Une dizaine de minutes plus tard, les portes battantes s’ouvrirent de nouveau. Un médecin, jeune, les traits tirés par l’adrénaline, s’avança vers eux avec un badge de pédiatrie sur la poitrine. TK et Carlos se levèrent aussitôt, comme mus par un ressort, le cœur suspendu.

— Vous êtes les parents de Jonah ?

— Oui, souffla Carlos. Comment il va ?

Le médecin hocha doucement la tête, rassurant.

— Il va mieux. Il a fait une grosse détresse respiratoire à son arrivée, probablement déclenchée par la panique et l’inhalation de fumée.

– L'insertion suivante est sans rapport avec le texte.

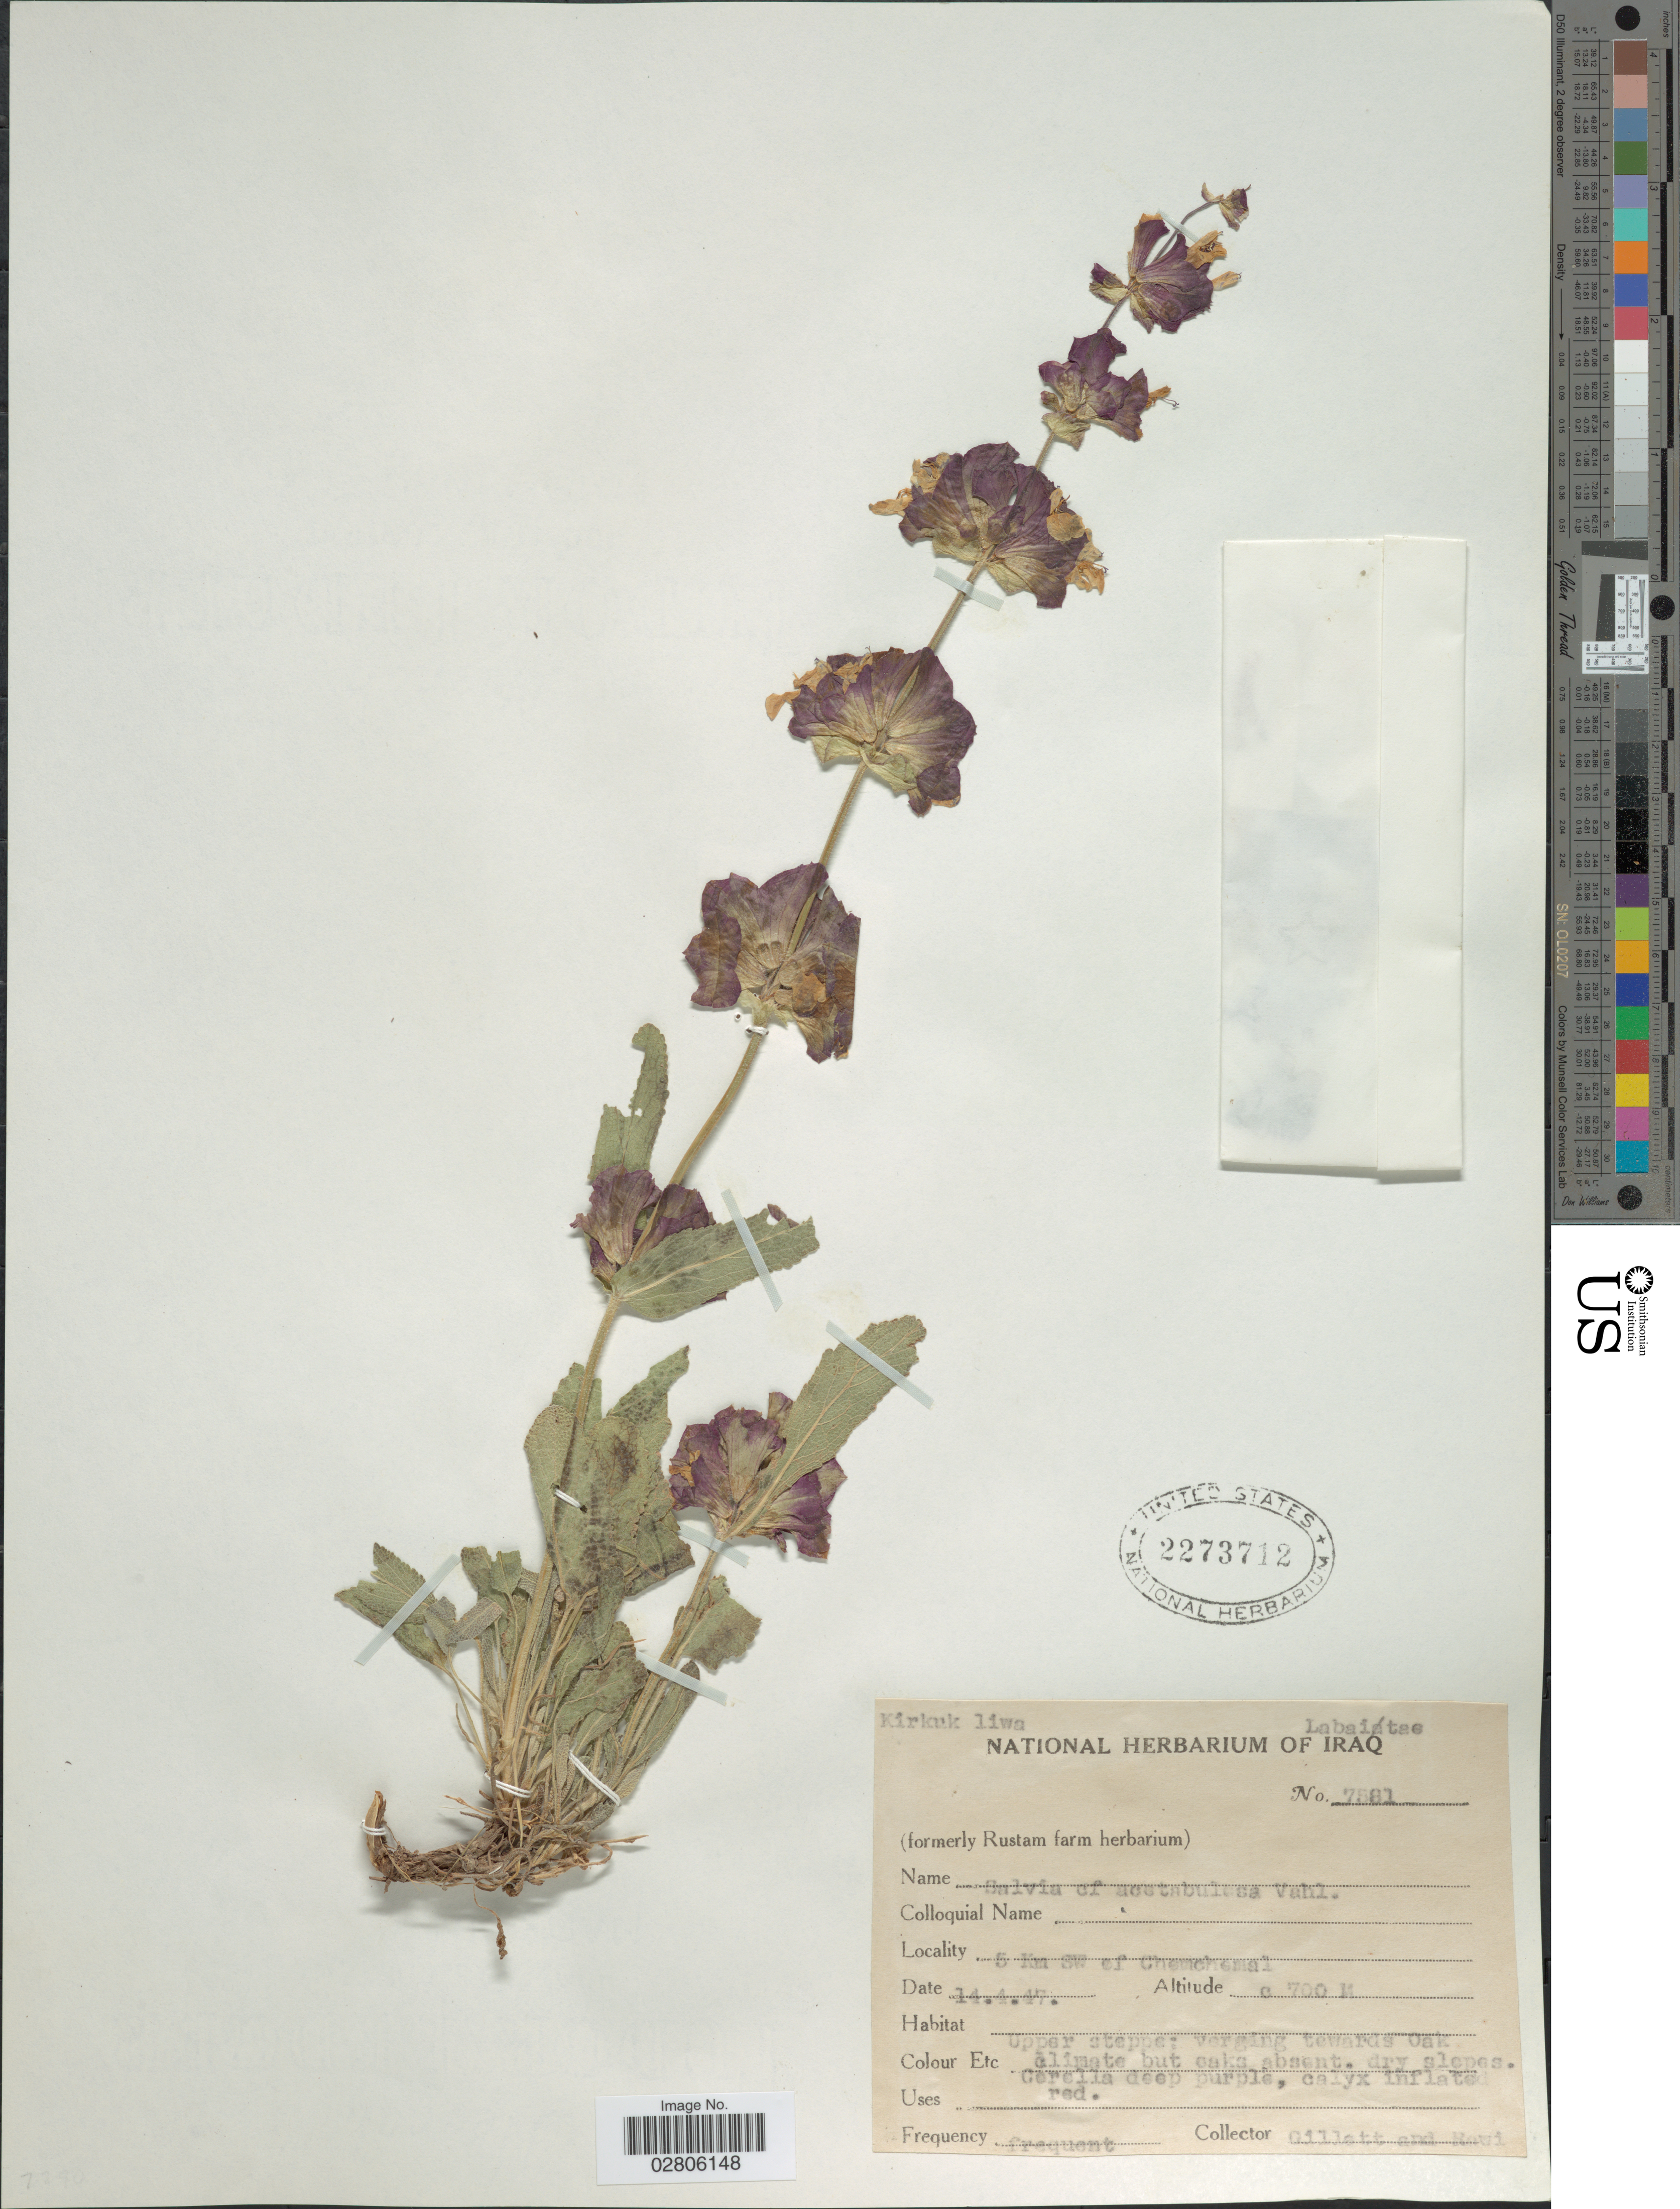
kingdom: Plantae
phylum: Tracheophyta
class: Magnoliopsida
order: Lamiales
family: Lamiaceae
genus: Salvia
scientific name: Salvia multicaulis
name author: Vahl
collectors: Gillett, -- & -. Rawi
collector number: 7581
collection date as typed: Transcribed d/m/y: 14/4/47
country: Iraq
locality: Kirkuk liwa, 5 Km SW of Chemchemal.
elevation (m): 700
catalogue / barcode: US 2273712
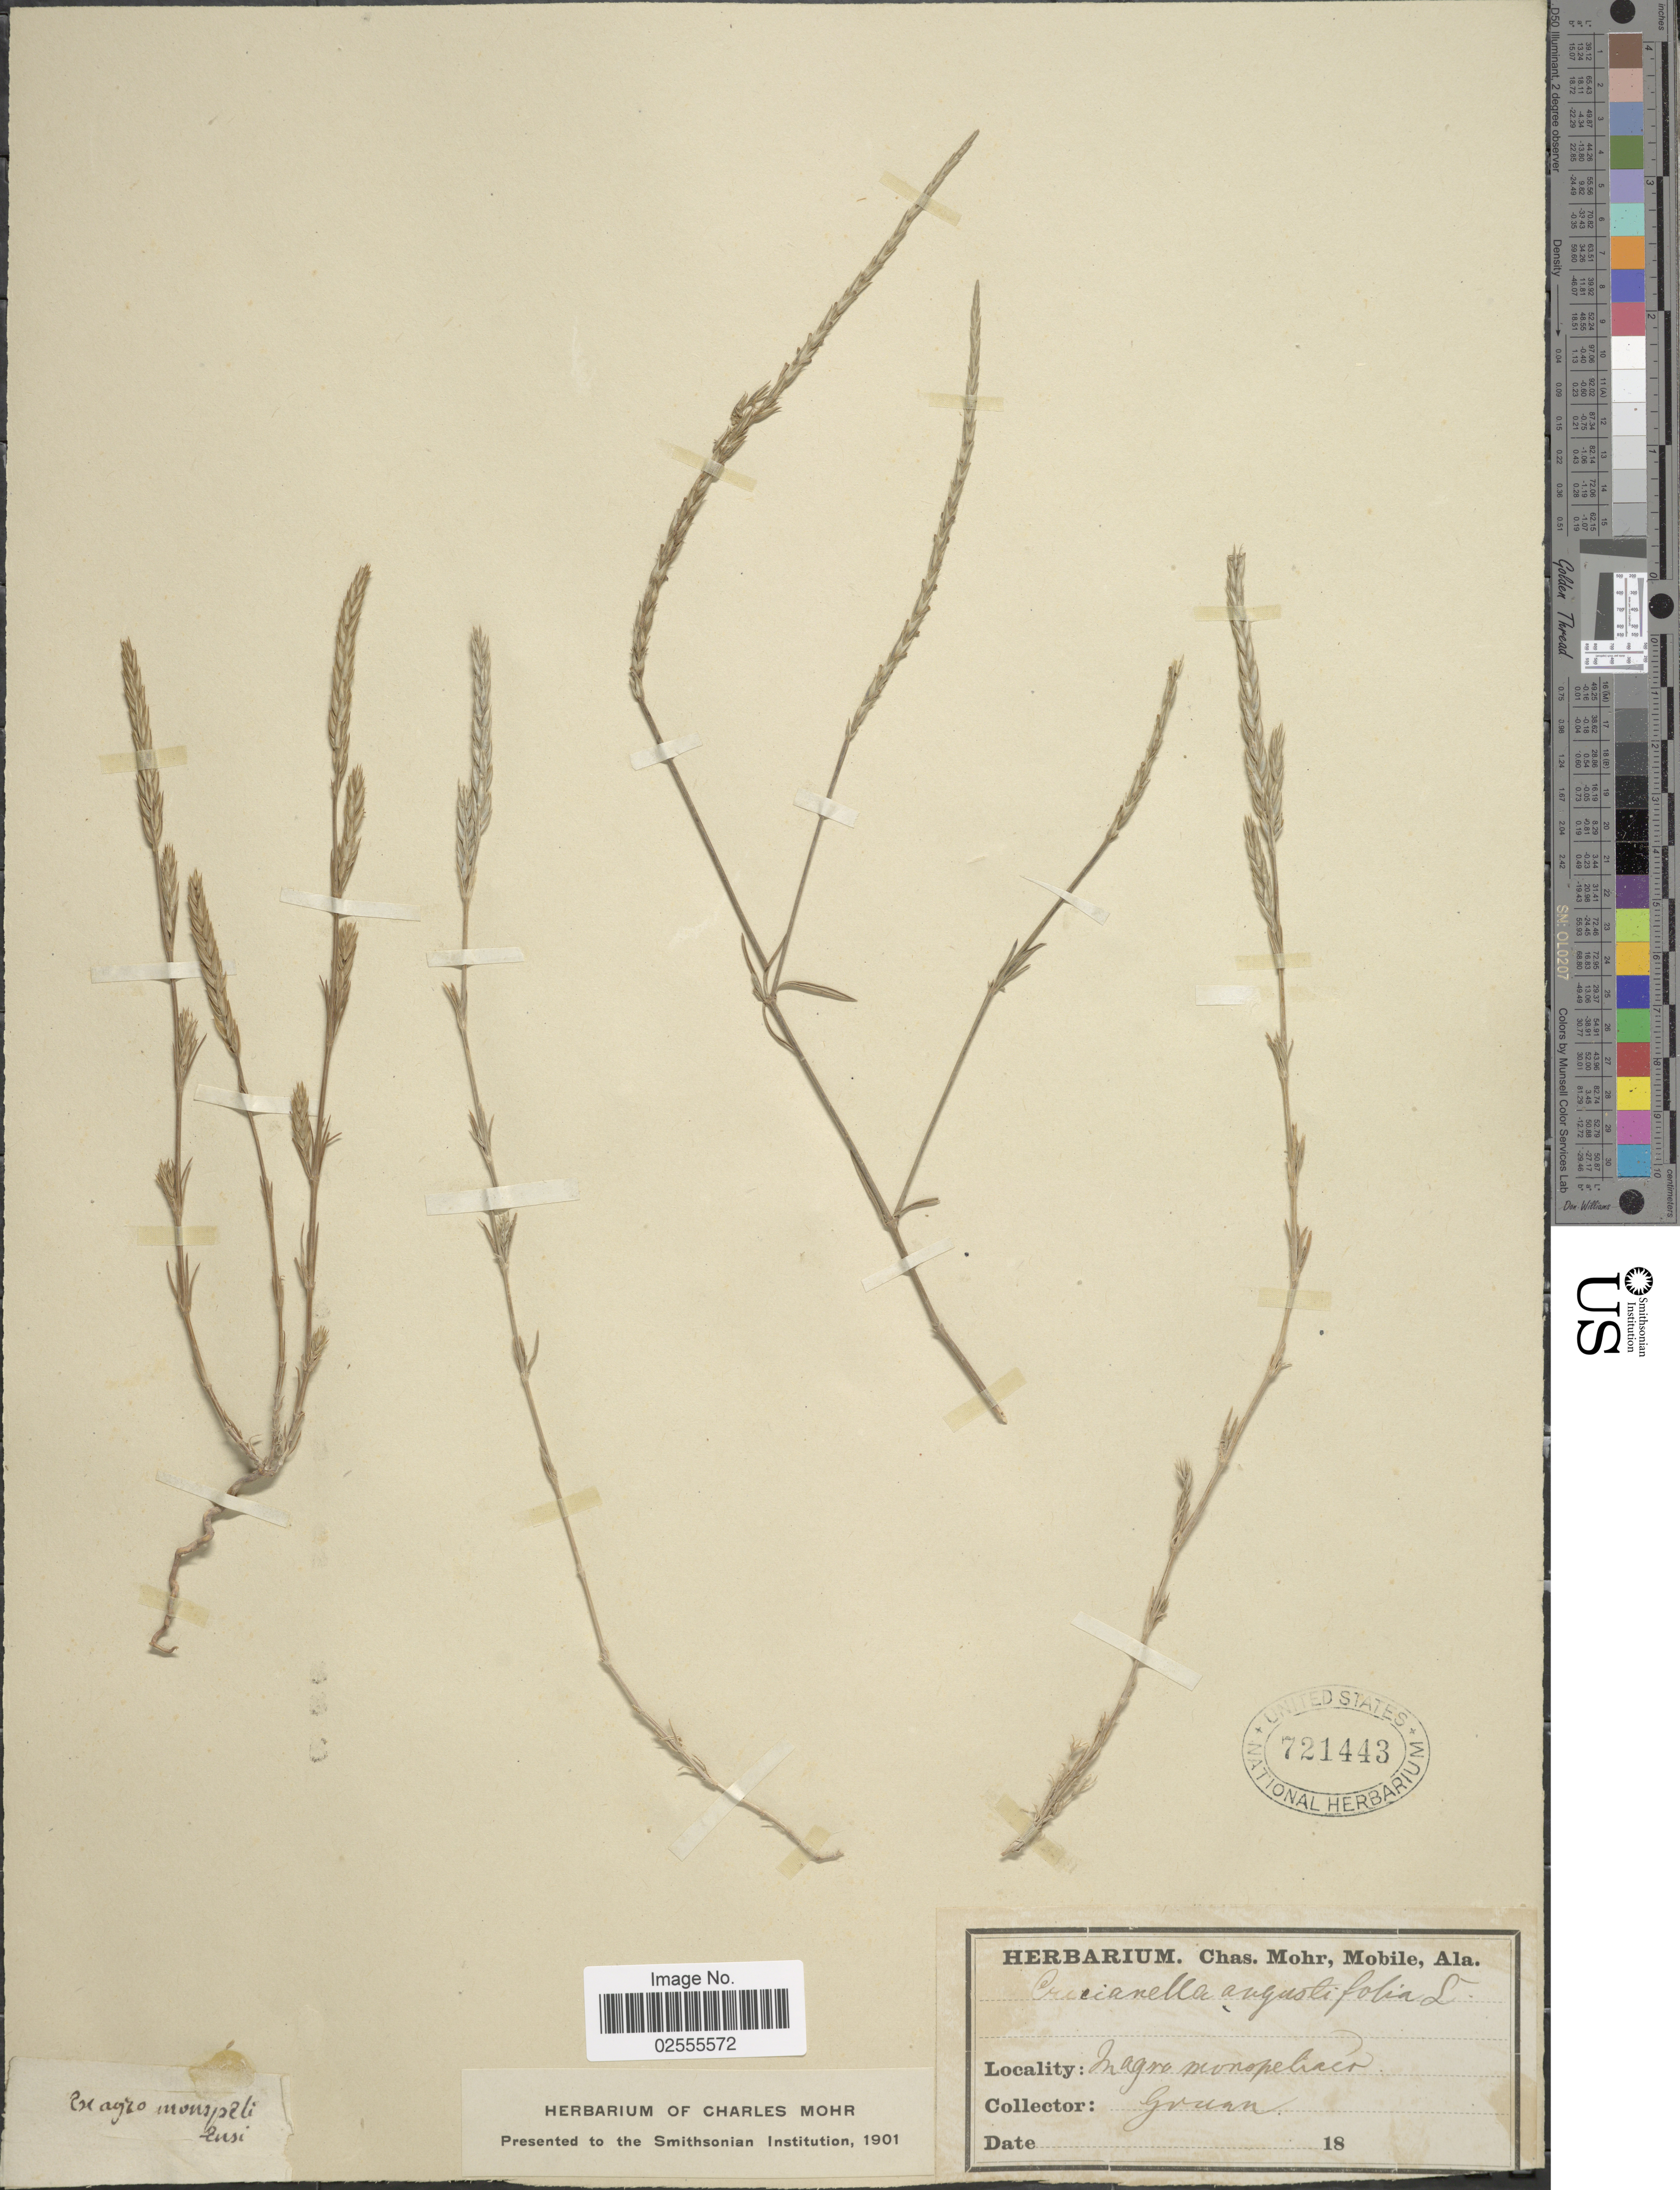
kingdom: Plantae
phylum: Tracheophyta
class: Magnoliopsida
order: Gentianales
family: Rubiaceae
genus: Crucianella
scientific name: Crucianella angustifolia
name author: L.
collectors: -. Grunn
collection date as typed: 18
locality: In agr. Monspeli, Magro monspeliaer [interpreted]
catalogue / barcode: US 721443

Mais on a pu le stabiliser rapidement. Il respire maintenant avec une aide légère en oxygène. Sa saturation est bonne.

TK laissa échapper un souffle de soulagement.

— Et la brûlure ? demanda-t-il, la voix un peu enrouée.

— Superficielle. Première couche seulement, pas de cloques profondes. On a nettoyé, appliqué un traitement local et placé un pansement. Il faudra surveiller, bien sûr, mais ce n’est pas ça qui nous inquiétait le plus.

Carlos passa une main sur son visage, comme pour chasser la tension accumulée.

— Il est conscient?

— Il dort présentement, répondit le médecin avec douceur. On lui a donné un léger sédatif pour l’aider à récupérer. Vous allez pouvoir le voir d’ici quelques minutes. Il est hors de danger, messieurs.

TK sentit ses jambes faiblir à nouveau, mais cette fois sous le poids du soulagement. Carlos l’attrapa aussitôt, le soutenant dans une étreinte discrète, les yeux embués.

— Merci, souffla Carlos. Merci infiniment.

Le médecin leur adressa un petit sourire.

— Il est fort, votre petit bonhomme.